# EXERCISE
Transcribe every entry exactly; the images stay out.

# EXERCISE MATERIAL
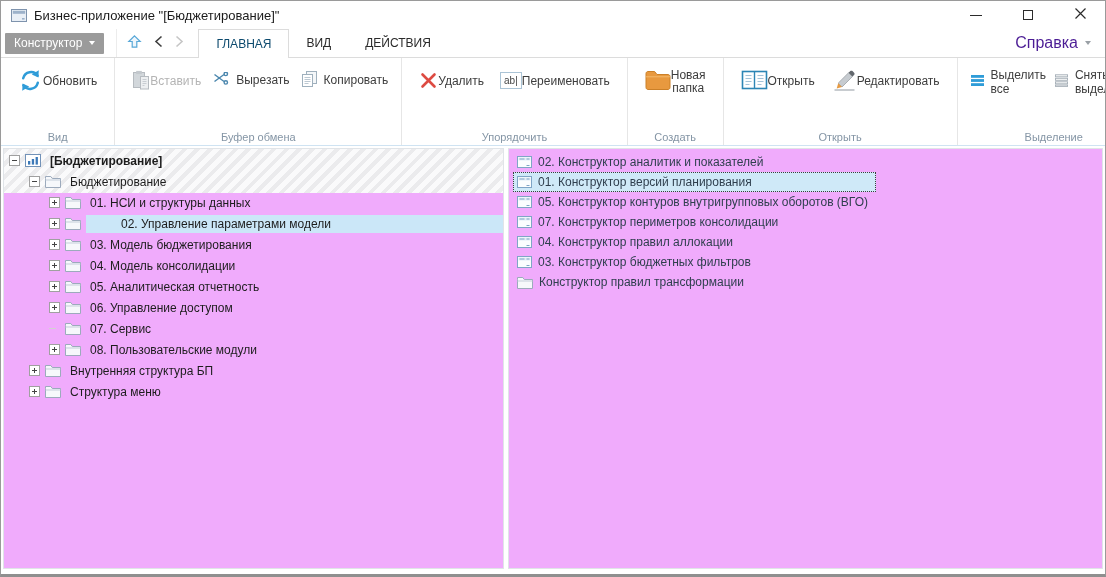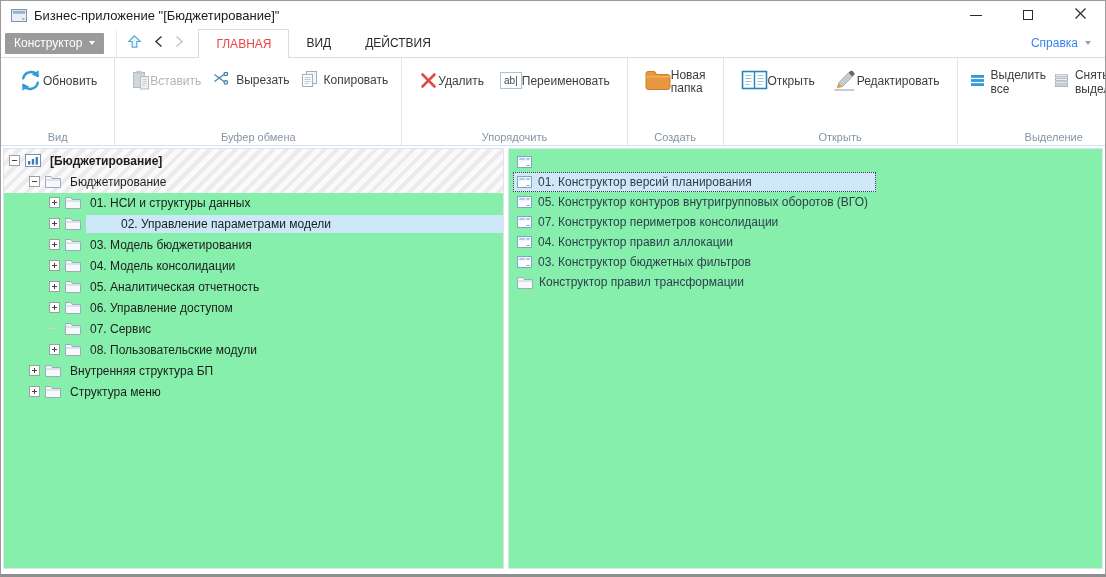--- a/index.html
+++ b/index.html
@@ -16,40 +16,40 @@
   
   .tabrow{position:relative;height:28px;display:flex;align-items:stretch;border-bottom:1px solid #dcdcdc;background:#fff;}
   .constructor-btn{align-self:center;margin-left:4px;height:21px;padding:0 9px;background:#9b9b9b;
     color:#fff;font-size:12px;display:flex;align-items:center;border-radius:1px;}
   .caret{display:inline-block;width:0;height:0;border-left:3.5px solid transparent;border-right:3.5px solid transparent;
     border-top:4px solid currentColor;margin-left:7px;}
   .nav-cluster{display:flex;align-items:center;gap:12px;margin:0 10px 0 12px;padding-left:10px;border-left:1px solid #ececec;}
   .nav-btn{display:flex;align-items:center;}
   .tabs{display:flex;align-items:stretch;margin-left:4px;}
   .tab{display:flex;align-items:center;padding:0 17px;font-size:12px;color:#2b2b2b;}
-  .tab.active{color:#ef4444;background:#fff;border:1px solid #dcdcdc;border-bottom:none;margin-bottom:-1px;}
-  .help-menu{margin-left:auto;margin-right:14px;align-self:center;display:flex;align-items:center;font-size:12px;color:#3b82f6;}
+  .tab.active{color:#0c4a6e;background:#fff;border:1px solid #dcdcdc;border-bottom:none;margin-bottom:-1px;}
+  .help-menu{margin-left:auto;margin-right:14px;align-self:center;display:flex;align-items:center;font-size:16px;color:#4c1d95;}
   .help-menu .caret{color:#9aa0a6;}
   
   .ribbon{display:flex;align-items:stretch;height:88px;box-sizing:border-box;border-bottom:1px solid #cfe3f2;background:#fff;}
   .rgroup{position:relative;display:flex;align-items:flex-start;padding:4px 9px 16px;border-right:1px solid #e6e6e6;}
   .rgroup-label{position:absolute;bottom:2px;left:0;right:0;text-align:center;font-size:11px;color:#8495a5;}
   .rbtn-large{display:flex;align-items:center;padding:2px 8px;font-size:12px;color:#3d3d3d;}
   .rbtn-large .icon-wrap{height:32px;display:flex;align-items:center;justify-content:center;margin-bottom:3px;}
-  .rbtn-large .lbl{line-height:13px;text-align:left;}
+  .rbtn-large .lbl{line-height:13px;text-align:center;}
   .rbtn-large.disabled{color:#b4b4b4;}
   .lbl-narrow{max-width:52px;}
   .smallcol{display:flex;gap:4px;margin-top:7px;}
   .rbtn-small{display:flex;align-items:center;gap:7px;font-size:12px;color:#3d3d3d;padding:2px 4px;height:18px;}
   .rename-box{display:inline-block;border:1px solid #abc4d6;background:#fff;padding:0 3px;height:15px;line-height:15px;
     font-size:10px;color:#444;}
   .objline{display:flex;align-items:center;}
   
   .content{height:429px;box-sizing:border-box;display:flex;padding:2px 2px 6px 2px;background:#fff;}
-  .pane{border:1px solid #e0e4e8;background:#86efac;position:relative;overflow:hidden;box-sizing:border-box;}
+  .pane{border:1px solid #e0e4e8;background:#f0abfc;position:relative;overflow:hidden;box-sizing:border-box;}
   .pane-left{width:501px;flex:none;}
   .splitter{width:4px;flex:none;}
   .pane-right{flex:1;}
   .hatch{position:absolute;top:0;left:0;right:0;height:44px;
     background:repeating-linear-gradient(135deg,#ebebed 0 4px,#fafafb 4px 9px);}
   
   .tree{position:relative;padding-top:1px;}
   .tree-row{height:21px;display:flex;align-items:center;font-size:12px;color:#1d1d1d;}
   .tree-row.bold .tlabel{font-weight:bold;}
   .indent{flex:none;}
@@ -419,20 +419,21 @@
     <div class="pane pane-right">
       <div class="list">
           <div class="list-row">
             <span class="licon">
               <svg width="15" height="12" viewBox="0 0 15 12">
                 <rect x="0.5" y="0.5" width="14" height="11" fill="#fbfdfe" stroke="#7fa5c6"></rect>
                 <rect x="1.5" y="1.5" width="12" height="3" fill="#e2edf6"></rect>
                 <path d="M2.5 3 L7.5 3 M9.5 3 L12.5 3 M9.5 9.5 L12.5 9.5" stroke="#7fa5c6" fill="none"></path>
               </svg>
             </span>
+            <span>02. Конструктор аналитик и показателей</span>
           </div>
           <div class="list-row selected">
             <span class="licon">
               <svg width="15" height="12" viewBox="0 0 15 12">
                 <rect x="0.5" y="0.5" width="14" height="11" fill="#fbfdfe" stroke="#7fa5c6"></rect>
                 <rect x="1.5" y="1.5" width="12" height="3" fill="#e2edf6"></rect>
                 <path d="M2.5 3 L7.5 3 M9.5 3 L12.5 3 M9.5 9.5 L12.5 9.5" stroke="#7fa5c6" fill="none"></path>
               </svg>
             </span>
             <span>01. Конструктор версий планирования</span>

# ANSWER TO THIS EXERCISE
--- a/index.html
+++ b/index.html
@@ -16,40 +16,40 @@
   
   .tabrow{position:relative;height:28px;display:flex;align-items:stretch;border-bottom:1px solid #dcdcdc;background:#fff;}
   .constructor-btn{align-self:center;margin-left:4px;height:21px;padding:0 9px;background:#9b9b9b;
     color:#fff;font-size:12px;display:flex;align-items:center;border-radius:1px;}
   .caret{display:inline-block;width:0;height:0;border-left:3.5px solid transparent;border-right:3.5px solid transparent;
     border-top:4px solid currentColor;margin-left:7px;}
   .nav-cluster{display:flex;align-items:center;gap:12px;margin:0 10px 0 12px;padding-left:10px;border-left:1px solid #ececec;}
   .nav-btn{display:flex;align-items:center;}
   .tabs{display:flex;align-items:stretch;margin-left:4px;}
   .tab{display:flex;align-items:center;padding:0 17px;font-size:12px;color:#2b2b2b;}
-  .tab.active{color:#ef4444;background:#fff;border:1px solid #dcdcdc;border-bottom:none;margin-bottom:-1px;}
-  .help-menu{margin-left:auto;margin-right:14px;align-self:center;display:flex;align-items:center;font-size:12px;color:#3b82f6;}
+  .tab.active{color:#0c4a6e;background:#fff;border:1px solid #dcdcdc;border-bottom:none;margin-bottom:-1px;}
+  .help-menu{margin-left:auto;margin-right:14px;align-self:center;display:flex;align-items:center;font-size:16px;color:#4c1d95;}
   .help-menu .caret{color:#9aa0a6;}
   
   .ribbon{display:flex;align-items:stretch;height:88px;box-sizing:border-box;border-bottom:1px solid #cfe3f2;background:#fff;}
   .rgroup{position:relative;display:flex;align-items:flex-start;padding:4px 9px 16px;border-right:1px solid #e6e6e6;}
   .rgroup-label{position:absolute;bottom:2px;left:0;right:0;text-align:center;font-size:11px;color:#8495a5;}
   .rbtn-large{display:flex;align-items:center;padding:2px 8px;font-size:12px;color:#3d3d3d;}
   .rbtn-large .icon-wrap{height:32px;display:flex;align-items:center;justify-content:center;margin-bottom:3px;}
-  .rbtn-large .lbl{line-height:13px;text-align:left;}
+  .rbtn-large .lbl{line-height:13px;text-align:center;}
   .rbtn-large.disabled{color:#b4b4b4;}
   .lbl-narrow{max-width:52px;}
   .smallcol{display:flex;gap:4px;margin-top:7px;}
   .rbtn-small{display:flex;align-items:center;gap:7px;font-size:12px;color:#3d3d3d;padding:2px 4px;height:18px;}
   .rename-box{display:inline-block;border:1px solid #abc4d6;background:#fff;padding:0 3px;height:15px;line-height:15px;
     font-size:10px;color:#444;}
   .objline{display:flex;align-items:center;}
   
   .content{height:429px;box-sizing:border-box;display:flex;padding:2px 2px 6px 2px;background:#fff;}
-  .pane{border:1px solid #e0e4e8;background:#86efac;position:relative;overflow:hidden;box-sizing:border-box;}
+  .pane{border:1px solid #e0e4e8;background:#f0abfc;position:relative;overflow:hidden;box-sizing:border-box;}
   .pane-left{width:501px;flex:none;}
   .splitter{width:4px;flex:none;}
   .pane-right{flex:1;}
   .hatch{position:absolute;top:0;left:0;right:0;height:44px;
     background:repeating-linear-gradient(135deg,#ebebed 0 4px,#fafafb 4px 9px);}
   
   .tree{position:relative;padding-top:1px;}
   .tree-row{height:21px;display:flex;align-items:center;font-size:12px;color:#1d1d1d;}
   .tree-row.bold .tlabel{font-weight:bold;}
   .indent{flex:none;}
@@ -419,20 +419,21 @@
     <div class="pane pane-right">
       <div class="list">
           <div class="list-row">
             <span class="licon">
               <svg width="15" height="12" viewBox="0 0 15 12">
                 <rect x="0.5" y="0.5" width="14" height="11" fill="#fbfdfe" stroke="#7fa5c6"></rect>
                 <rect x="1.5" y="1.5" width="12" height="3" fill="#e2edf6"></rect>
                 <path d="M2.5 3 L7.5 3 M9.5 3 L12.5 3 M9.5 9.5 L12.5 9.5" stroke="#7fa5c6" fill="none"></path>
               </svg>
             </span>
+            <span>02. Конструктор аналитик и показателей</span>
           </div>
           <div class="list-row selected">
             <span class="licon">
               <svg width="15" height="12" viewBox="0 0 15 12">
                 <rect x="0.5" y="0.5" width="14" height="11" fill="#fbfdfe" stroke="#7fa5c6"></rect>
                 <rect x="1.5" y="1.5" width="12" height="3" fill="#e2edf6"></rect>
                 <path d="M2.5 3 L7.5 3 M9.5 3 L12.5 3 M9.5 9.5 L12.5 9.5" stroke="#7fa5c6" fill="none"></path>
               </svg>
             </span>
             <span>01. Конструктор версий планирования</span>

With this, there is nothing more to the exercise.